▶ _What the task requires_
Update the lines below by replacing every "pelėsio valiklis" with "pelėsio šalintuvas" and keeping everything else the same. Leave the pictures out of your answer.

▶ _Working data_
□ □ □ □ □ □ □
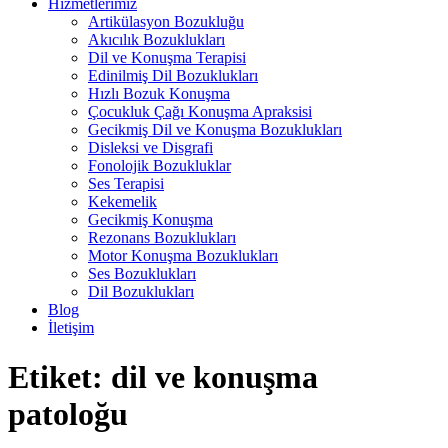
Hizmetlerimiz
Artikülasyon Bozukluğu
Akıcılık Bozuklukları
Dil ve Konuşma Terapisi
Edinilmiş Dil Bozuklukları
Hızlı Bozuk Konuşma
Çocukluk Çağı Konuşma Apraksisi
Gecikmiş Dil ve Konuşma Bozuklukları
Disleksi ve Disgrafi
Fonolojik Bozukluklar
Ses Terapisi
Kekemelik
Gecikmiş Konuşma
Rezonans Bozuklukları
Motor Konuşma Bozuklukları
Ses Bozuklukları
Dil Bozuklukları
Blog
İletişim
Etiket:
dil ve konuşma
patoloğu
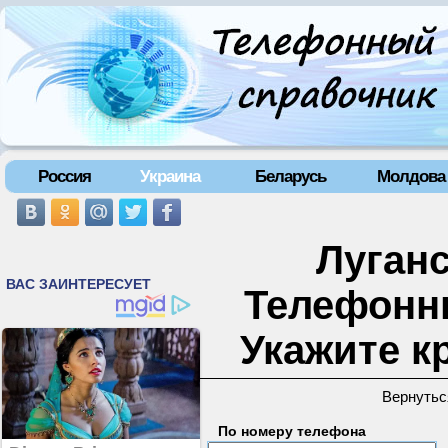
Россия
Украина
Беларусь
Молдова
Луганс
Телефонн
Укажите к
Вернутьс
По номеру телефона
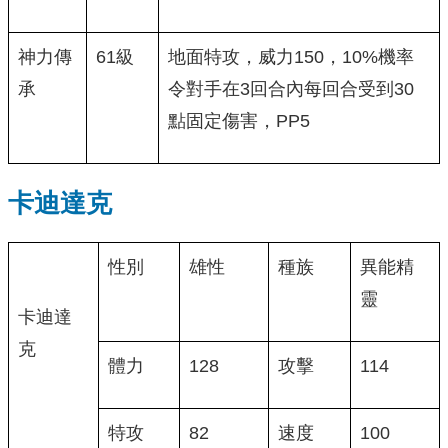
神力傳
61級
地面特攻，威力150，10%機率
承
令對手在3回合內每回合受到30
點固定傷害，PP5
卡迪達克
性別
雄性
種族
異能精
靈
卡迪達
克
體力
128
攻擊
114
特攻
82
速度
100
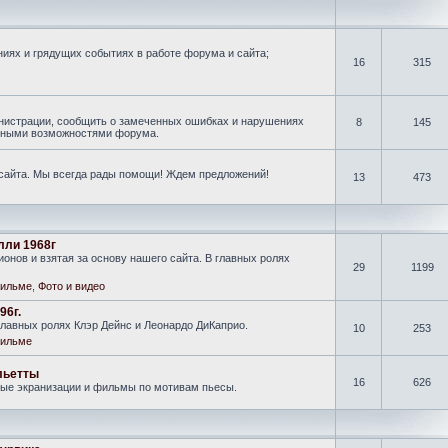
иях и грядущих событиях в работе форума и сайта;
16
315
нистрации, сообщить о замеченных ошибках и нарушениях
8
145
новными возможностями форума.
 сайта. Мы всегда рады помощи! Ждем предложений!
13
473
лли 1968г
онов и взятая за основу нашего сайта. В главных ролях
29
1199
ильме
,
Фото и видео
96г.
лавных ролях Клэр Дейнс и Леонардо ДиКаприо.
10
253
ильме
льетты
16
626
ные экранизации и фильмы по мотивам пьесы.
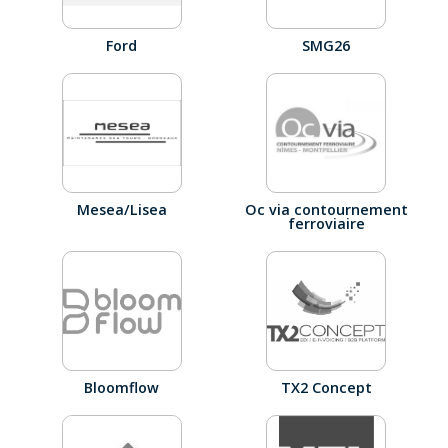
Ford
SMG26
Mesea/Lisea
Oc via contournement
ferroviaire
Bloomflow
TX2 Concept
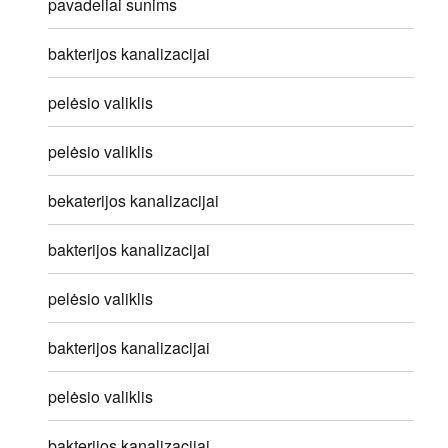
pavadeliai sunims
bakterijos kanalizacijai
pelėsio valiklis
pelėsio valiklis
bekaterijos kanalizacijai
bakterijos kanalizacijai
pelėsio valiklis
bakterijos kanalizacijai
pelėsio valiklis
bakterijos kanalizacijai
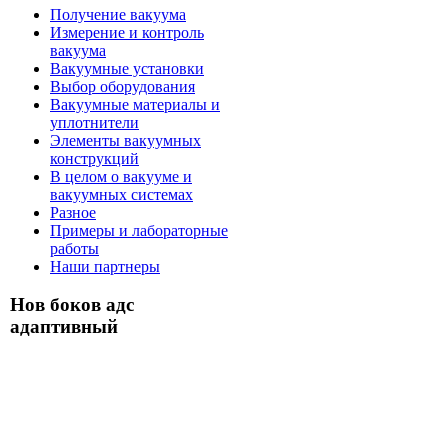
Получение вакуума
Измерение и контроль
вакуума
Вакуумные установки
Выбор оборудования
Вакуумные материалы и
уплотнители
Элементы вакуумных
конструкций
В целом о вакууме и
вакуумных системах
Разное
Примеры и лабораторные
работы
Наши партнеры
Нов боков адс
адаптивный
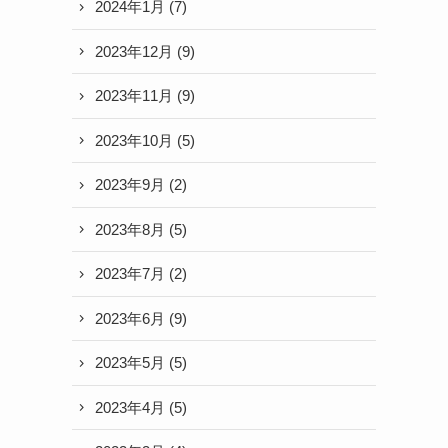
2024年1月
(7)
2023年12月
(9)
2023年11月
(9)
2023年10月
(5)
2023年9月
(2)
2023年8月
(5)
2023年7月
(2)
2023年6月
(9)
2023年5月
(5)
2023年4月
(5)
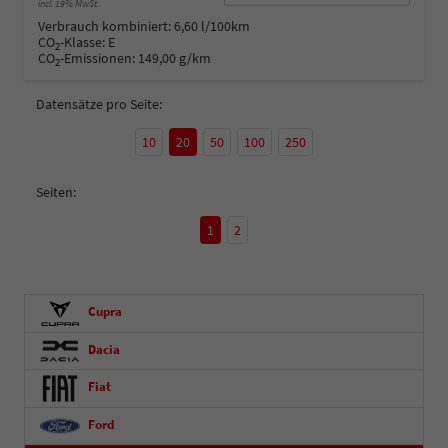
incl. 19% MwSt.
Verbrauch kombiniert:
6,60 l/100km
CO
-Klasse:
E
2
CO
-Emissionen:
149,00 g/km
2
Datensätze pro Seite:
10
20
50
100
250
Seiten:
1
2
Cupra
Dacia
Fiat
Ford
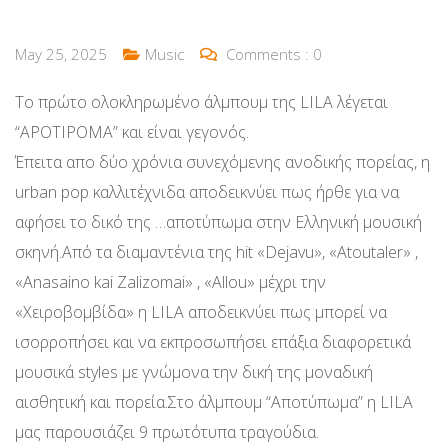
May 25, 2025
Music
Comments :
0
Το πρώτο ολοκληρωμένο άλμπουμ της LILA λέγεται
“APOTIPOMA” και είναι γεγονός.
Έπειτα απο δύο χρόνια συνεχόμενης ανοδικής πορείας, η
urban pop καλλιτέχνιδα αποδεικνύει πως ήρθε για να
αφήσει το δικό της …αποτύπωμα στην Ελληνική μουσική
σκηνή.Από τα διαμαντένια της hit «Dejavu», «Atoutaler» ,
«Anasaino kai Zalizomai» , «Allou» μέχρι την
«Χειροβομβίδα» η LILA αποδεικνύει πως μπορεί να
ισορροπήσει και να εκπροσωπήσει επάξια διαφορετικά
μουσικά styles με γνώμονα την δική της μοναδική
αισθητική και πορεία.Στο άλμπουμ “Αποτύπωμα” η LILA
μας παρουσιάζει 9 πρωτότυπα τραγούδια.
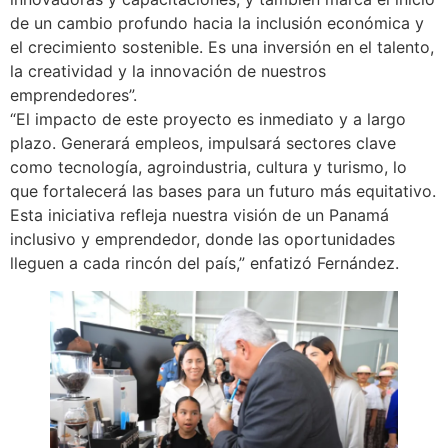
de un cambio profundo hacia la inclusión económica y
el crecimiento sostenible. Es una inversión en el talento,
la creatividad y la innovación de nuestros
emprendedores”.
“El impacto de este proyecto es inmediato y a largo
plazo. Generará empleos, impulsará sectores clave
como tecnología, agroindustria, cultura y turismo, lo
que fortalecerá las bases para un futuro más equitativo.
Esta iniciativa refleja nuestra visión de un Panamá
inclusivo y emprendedor, donde las oportunidades
lleguen a cada rincón del país,” enfatizó Fernández.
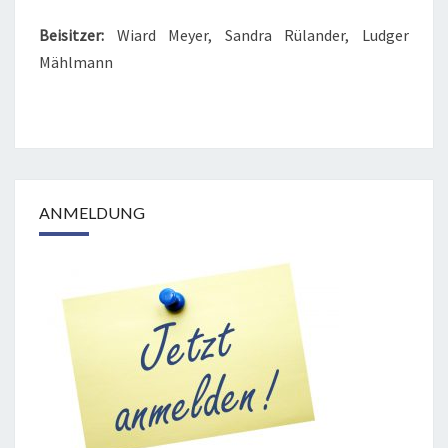
Beisitzer:
Wiard Meyer, Sandra Rülander, Ludger
Mählmann
ANMELDUNG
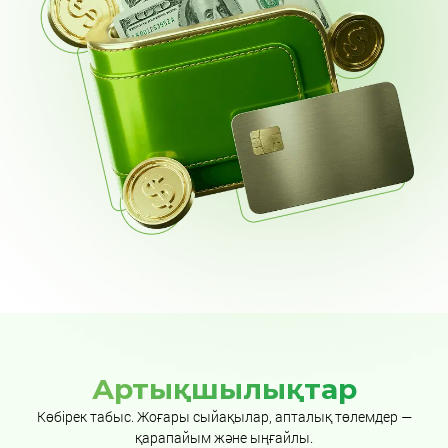
Артықшылықтар
Көбірек табыс. Жоғары сыйақылар, апталық төлемдер —
қарапайым және ыңғайлы.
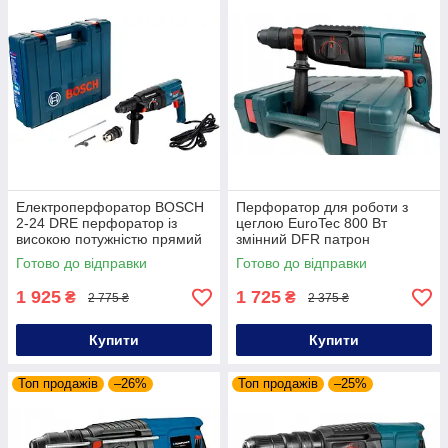
Електроперфоратор BOSCH
Перфоратор для роботи з
2-24 DRE перфоратор із
цеглою EuroTec 800 Вт
високою потужністю прямий
змінний DFR патрон
будівельний перфоратор
перфоратор прямий для
Готово до відправки
Готово до відправки
роботи
1 925
1 725
₴
₴
2 775 ₴
2 375 ₴
Купити
Купити
Топ продажів
–26%
Топ продажів
–25%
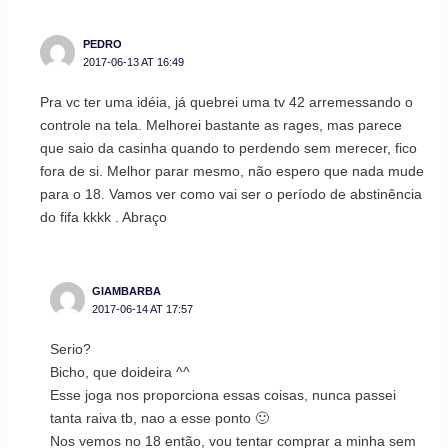
PEDRO
2017-06-13 AT 16:49
Pra vc ter uma idéia, já quebrei uma tv 42 arremessando o
controle na tela. Melhorei bastante as rages, mas parece
que saio da casinha quando to perdendo sem merecer, fico
fora de si. Melhor parar mesmo, não espero que nada mude
para o 18. Vamos ver como vai ser o período de abstinência
do fifa kkkk . Abraço
GIAMBARBA
2017-06-14 AT 17:57
Serio?
Bicho, que doideira ^^
Esse joga nos proporciona essas coisas, nunca passei
tanta raiva tb, nao a esse ponto 🙂
Nos vemos no 18 então, vou tentar comprar a minha sem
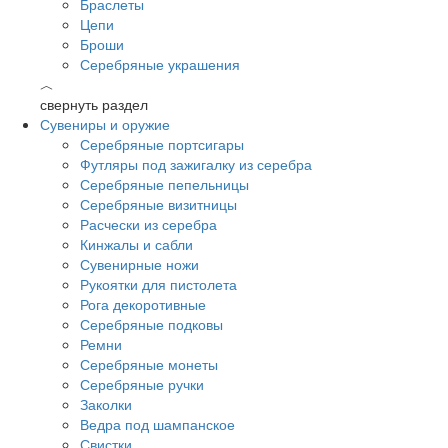
Браслеты
Цепи
Броши
Серебряные украшения
︿
свернуть раздел
Сувениры и оружие
Серебряные портсигары
Футляры под зажигалку из серебра
Серебряные пепельницы
Серебряные визитницы
Расчески из серебра
Кинжалы и сабли
Сувенирные ножи
Рукоятки для пистолета
Рога декоротивные
Серебряные подковы
Ремни
Серебряные монеты
Серебряные ручки
Заколки
Ведра под шампанское
Свистки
□ □ □ □ □ □ □
▶ _Reply to the exercise_
Hizmetlerimiz
Artikülasyon Bozukluğu
Akıcılık Bozuklukları
Dil ve Konuşma Terapisi
Edinilmiş Dil Bozuklukları
Hızlı Bozuk Konuşma
Çocukluk Çağı Konuşma Apraksisi
Gecikmiş Dil ve Konuşma Bozuklukları
Disleksi ve Disgrafi
Fonolojik Bozukluklar
Ses Terapisi
Kekemelik
Gecikmiş Konuşma
Rezonans Bozuklukları
Motor Konuşma Bozuklukları
Ses Bozuklukları
Dil Bozuklukları
Blog
İletişim
Etiket:
dil ve konuşma
patoloğu
Россия
Украина
Беларусь
Молдова
Луганс
Телефонн
Укажите к
Вернутьс
По номеру телефона
神力傳
61級
地面特攻，威力150，10%機率
承
令對手在3回合內每回合受到30
點固定傷害，PP5
卡迪達克
性別
雄性
種族
異能精
靈
卡迪達
克
體力
128
攻擊
114
特攻
82
速度
100
иях и грядущих событиях в работе форума и сайта;
16
315
нистрации, сообщить о замеченных ошибках и нарушениях
8
145
новными возможностями форума.
 сайта. Мы всегда рады помощи! Ждем предложений!
13
473
лли 1968г
онов и взятая за основу нашего сайта. В главных ролях
29
1199
ильме
,
Фото и видео
96г.
лавных ролях Клэр Дейнс и Леонардо ДиКаприо.
10
253
ильме
льетты
16
626
ные экранизации и фильмы по мотивам пьесы.
Ford
SMG26
Mesea/Lisea
Oc via contournement
ferroviaire
Bloomflow
TX2 Concept
pavadeliai sunims
bakterijos kanalizacijai
pelėsio šalintuvas
pelėsio šalintuvas
bekaterijos kanalizacijai
bakterijos kanalizacijai
pelėsio šalintuvas
bakterijos kanalizacijai
pelėsio šalintuvas
bakterijos kanalizacijai
Получение вакуума
Измерение и контроль
вакуума
Вакуумные установки
Выбор оборудования
Вакуумные материалы и
уплотнители
Элементы вакуумных
конструкций
В целом о вакууме и
вакуумных системах
Разное
Примеры и лабораторные
работы
Наши партнеры
Нов боков адс
адаптивный
2024年1月
(7)
2023年12月
(9)
2023年11月
(9)
2023年10月
(5)
2023年9月
(2)
2023年8月
(5)
2023年7月
(2)
2023年6月
(9)
2023年5月
(5)
2023年4月
(5)
incl. 19% MwSt.
Verbrauch kombiniert:
6,60 l/100km
CO
-Klasse:
E
2
CO
-Emissionen:
149,00 g/km
2
Datensätze pro Seite:
10
20
50
100
250
Seiten:
1
2
Cupra
Dacia
Fiat
Ford
May 25, 2025
Music
Comments :
0
Το πρώτο ολοκληρωμένο άλμπουμ της LILA λέγεται
“APOTIPOMA” και είναι γεγονός.
Έπειτα απο δύο χρόνια συνεχόμενης ανοδικής πορείας, η
urban pop καλλιτέχνιδα αποδεικνύει πως ήρθε για να
αφήσει το δικό της …αποτύπωμα στην Ελληνική μουσική
σκηνή.Από τα διαμαντένια της hit «Dejavu», «Atoutaler» ,
«Anasaino kai Zalizomai» , «Allou» μέχρι την
«Χειροβομβίδα» η LILA αποδεικνύει πως μπορεί να
ισορροπήσει και να εκπροσωπήσει επάξια διαφορετικά
μουσικά styles με γνώμονα την δική της μοναδική
αισθητική και πορεία.Στο άλμπουμ “Αποτύπωμα” η LILA
μας παρουσιάζει 9 πρωτότυπα τραγούδια.
de un cambio profundo hacia la inclusión económica y
el crecimiento sostenible. Es una inversión en el talento,
la creatividad y la innovación de nuestros
emprendedores”.
“El impacto de este proyecto es inmediato y a largo
plazo. Generará empleos, impulsará sectores clave
como tecnología, agroindustria, cultura y turismo, lo
que fortalecerá las bases para un futuro más equitativo.
Esta iniciativa refleja nuestra visión de un Panamá
inclusivo y emprendedor, donde las oportunidades
lleguen a cada rincón del país,” enfatizó Fernández.
Beisitzer:
Wiard Meyer, Sandra Rülander, Ludger
Mählmann
ANMELDUNG
Артықшылықтар
Көбірек табыс. Жоғары сыйақылар, апталық төлемдер —
қарапайым және ыңғайлы.
Електроперфоратор BOSCH
Перфоратор для роботи з
2-24 DRE перфоратор із
цеглою EuroTec 800 Вт
високою потужністю прямий
змінний DFR патрон
будівельний перфоратор
перфоратор прямий для
Готово до відправки
Готово до відправки
роботи
1 925
1 725
₴
₴
2 775 ₴
2 375 ₴
Купити
Купити
Топ продажів
–26%
Топ продажів
–25%
PEDRO
2017-06-13 AT 16:49
Pra vc ter uma idéia, já quebrei uma tv 42 arremessando o
controle na tela. Melhorei bastante as rages, mas parece
que saio da casinha quando to perdendo sem merecer, fico
fora de si. Melhor parar mesmo, não espero que nada mude
para o 18. Vamos ver como vai ser o período de abstinência
do fifa kkkk . Abraço
GIAMBARBA
2017-06-14 AT 17:57
Serio?
Bicho, que doideira ^^
Esse joga nos proporciona essas coisas, nunca passei
tanta raiva tb, nao a esse ponto 🙂
Nos vemos no 18 então, vou tentar comprar a minha sem
Браслеты
Цепи
Броши
Серебряные украшения
︿
свернуть раздел
Сувениры и оружие
Серебряные портсигары
Футляры под зажигалку из серебра
Серебряные пепельницы
Серебряные визитницы
Расчески из серебра
Кинжалы и сабли
Сувенирные ножи
Рукоятки для пистолета
Рога декоротивные
Серебряные подковы
Ремни
Серебряные монеты
Серебряные ручки
Заколки
Ведра под шампанское
Свистки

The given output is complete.